Movie Review: “Us” Proves Jordan Peele Is the Heir to Horror’s Crown

Movie Review: “Us” Proves Jordan Peele Is the Heir to Horror’s Crown


As the beleaguered family of four at the heart of Us hit the beach, young Jason (Evan Alex) sports a Jaws t-shirt. It’s writer/director Jordan Peele’s unsubtle tribute to the scariest beach movie ever, but it’s apt for reasons well beyond the setting. Like few since Steven Spielberg, Peele is able to combine scream-inducing scares with genuine wit.

Peele, however, also happens to be an African-American man making horror movies in the late 2010s, and both of his remarkable movies gain resonance and power from acutely invoking the racial dynamics of the Trump era. Like a lot of malevolent forces in horror movie history, white supremacy is both a legitimate existential threat and colossally dumb.

While Peele’s breakout masterpiece Get Out was explicitly premised on racism taken to gothic extremes, Us is about a more general feeling of malaise and betrayal. Both the black Wilson family and their white friends the Tylers are accosted by the same uncanny enemies, but the Tylers are essentially comic supporting characters while the Wilsons are the ones we really root for.

Adelaide (Lupita Nyong’o), the Wilson matriarch, is happily married to Gabe (Winston Duke), but she’s still haunted by an uncanny childhood experience in which she wandered into a house of mirrors and encountered a doppelgänger who wasn’t just an illusion. She’s always been afraid her alternate self would return to wreak havoc, and if you’ve seen the trailer, you know her fear isn’t entirely misplaced.

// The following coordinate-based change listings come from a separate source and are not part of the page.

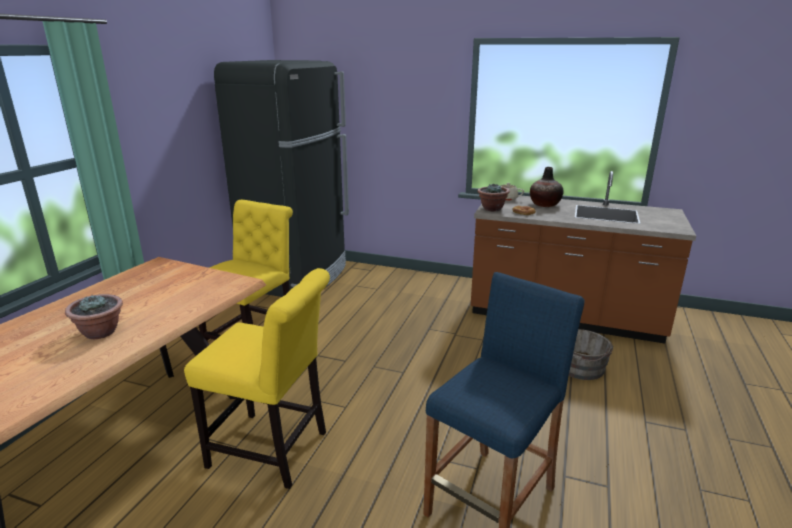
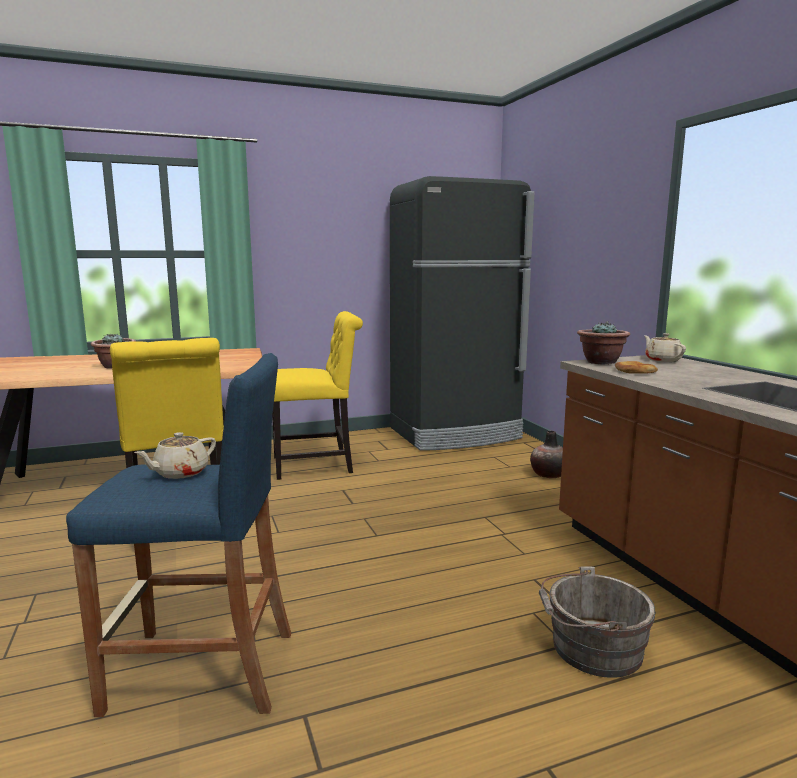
camera: 50 degrees right, 10 degrees down
(489, 379) = (180, 473): none -> beige teapot
(544, 204) = (703, 372): vase -> vase (549, 474)

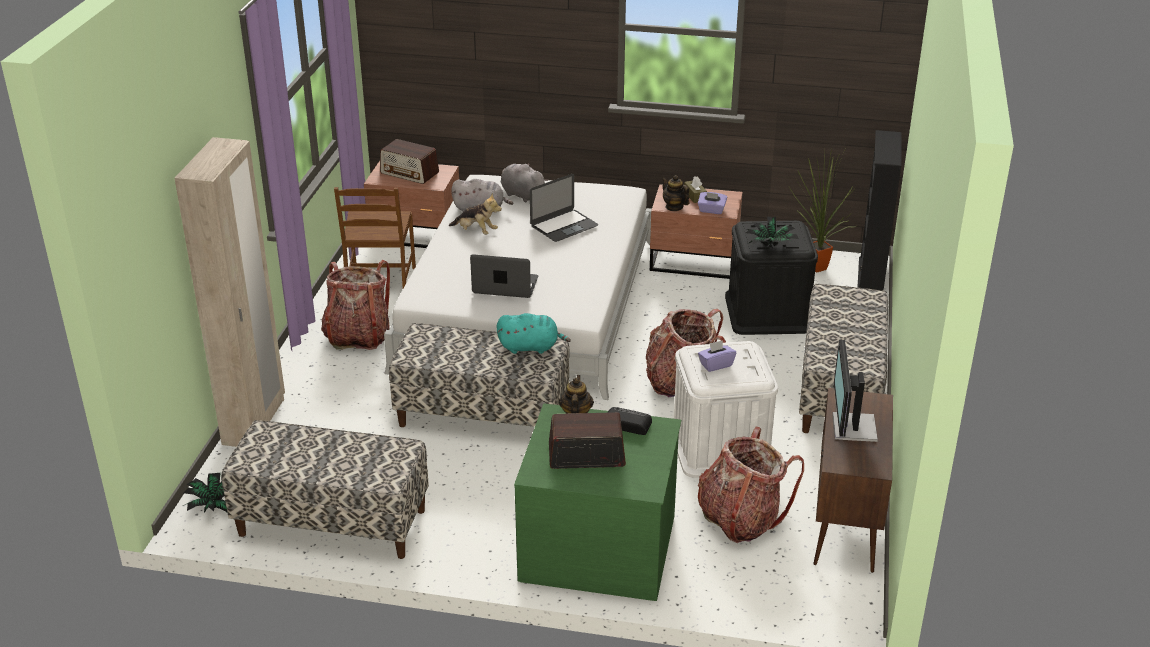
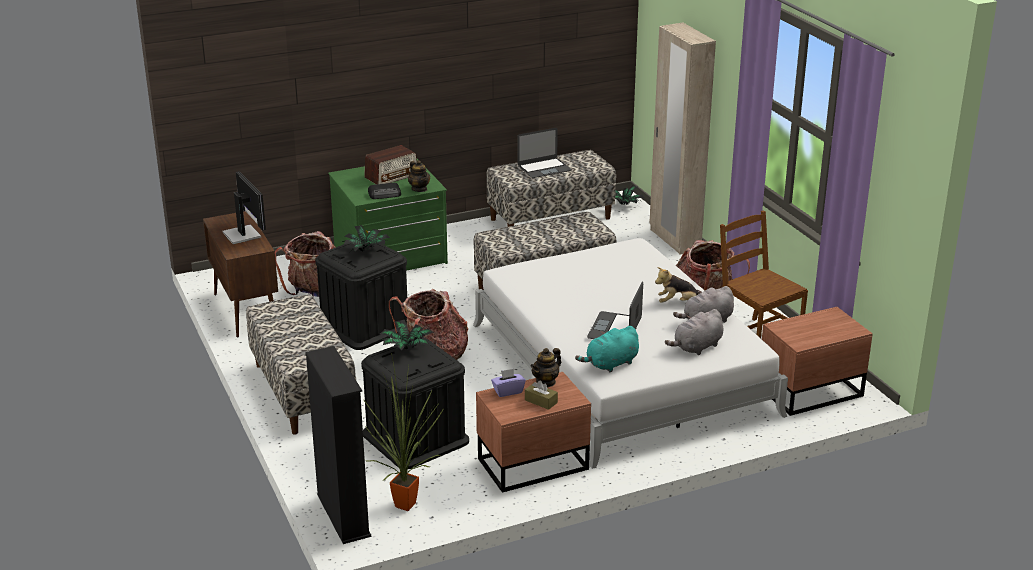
camera: 145 degrees right, 5 degrees down
(410, 173) = (820, 328): radio -> none
(505, 285) = (590, 272): laptop -> laptop (544, 168)
(522, 195) = (696, 347): grey plush toy -> grey plush toy turned 135 degrees clockwise
(531, 347) = (515, 246): turquoise plush toy -> turquoise plush toy (610, 364)
(674, 207) = (546, 382): teapot -> teapot turned 120 degrees clockwise
(716, 365) = (366, 250): purple tissue box -> potted plant
(720, 446) = (364, 325): white storage box -> black storage box

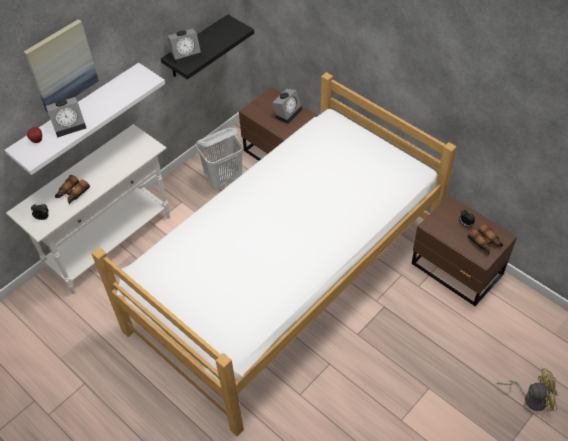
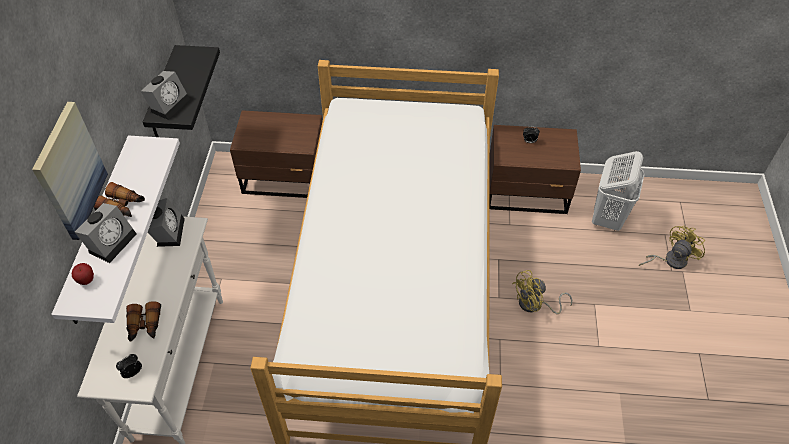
camera: 40 degrees left, 0 degrees up
(224, 179) = (247, 232): white laundry basket -> white laundry basket (607, 217)
(288, 112) = (282, 126): alarm clock -> alarm clock (168, 231)
(380, 357) = (535, 305): none -> yellow fan
(485, 243) = (559, 148): binoculars -> binoculars (123, 206)

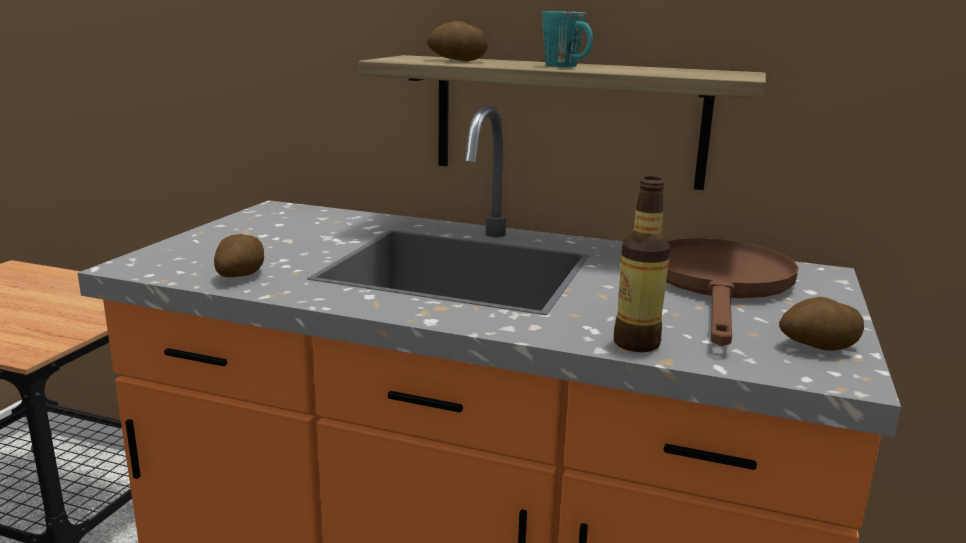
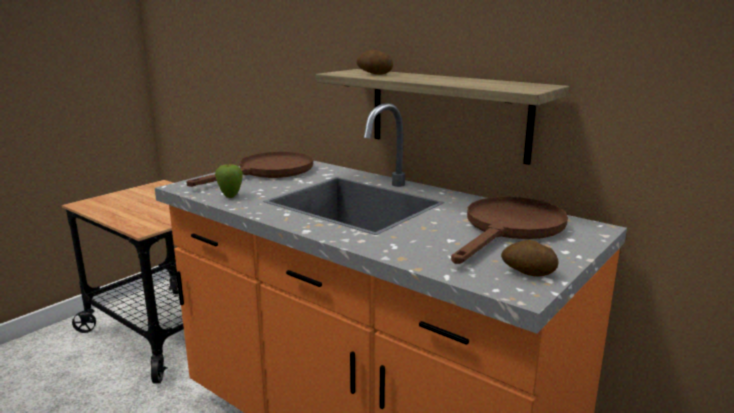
camera: 20 degrees right, 0 degrees up
(241, 276) = (230, 196): potato -> apple
(268, 230) = (268, 172): none -> brown frying pan
(568, 66) = (433, 79): turquoise mug -> none
(636, 343) = (411, 257): bottle -> none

Us doesn’t take as long as Get Out to establish its central threat, which materializes so relatively quickly that you wonder how Peele’s going to spin through the remaining hour-plus of running time. The answer: with lots of scares, lots of laughs, constant invention, and an eerie visual style that makes full use of the camera’s ability to let Peele show you exactly what he wants to and nothing else.

Once again, Peele pulls off the directorial double backflip of a film that’s so wildly entertaining and constantly chilling, you almost forget that it’s building towards a conclusion that arrives with a good and proper wallop. Peele’s next project is a Twilight Zone series reboot, and Us makes clear that he’s the right guy for it: he really knows how to relish a twist, while also understanding that a twist only works if it’s icing, not if it’s the cake.

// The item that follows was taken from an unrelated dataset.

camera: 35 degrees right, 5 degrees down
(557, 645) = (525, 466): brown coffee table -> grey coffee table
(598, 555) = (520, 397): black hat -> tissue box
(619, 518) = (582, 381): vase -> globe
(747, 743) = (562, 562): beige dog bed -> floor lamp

Nyong’o anchors the film with dual performances of an intensity that vaults her into the pantheon with Jack Nicholson in The Shining and Jamie Lee Curtis in Halloween (both of them). It’s an ensemble piece, though, with the nonplussed Shahidi Wright Joseph rounding out the Wilsons while Elisabeth Moss and Tim Heidecker lead the hapless Tylers.

Peele, who until Get Out was best-known as half of the decade’s premier sketch duo, understands that laughs and screams go best together, and has a lot of fun with the family comedy wrapped inside his horror film. Of all the surprises in Us, maybe the biggest one is that the year’s scariest movie is also the one that most closely resembles The Great Outdoors.

Us is a throwback to the golden era of horror in the ’70s and ’80s, less through explicit references than in the way Peele accomplishes all the things you thought they didn’t even try to do any more. His aggressors sport a look so iconic, it’s guaranteed to be the top costume this Halloween. (Anthony Lane observes that it may be another Spielberg homage.) They share many but not all of their targets’ inclinations and understandings, leading to some classic Romero-style pratfalls.

Most of all, they speak to a very real anxiety that’s nonetheless hard to name. Just as you can read the preoccupations of earlier eras in the scares they put onscreen, Us is set in an America that seems to be populated by people we recognize who are doing and saying things we thought weren’t possible, or hoped wouldn’t be necessary. The concise title points to a climate where it feels critical to know at all times who your allies are, and what your enemies are up to.

“Who are you?” asks a trembling character, prompting the film’s most crucial line of dialogue.

“We’re,” responds a creature with a bloodthirsty grin, “Americans.”

Jay Gabler would like to share a PSA: Jaws is on Netflix.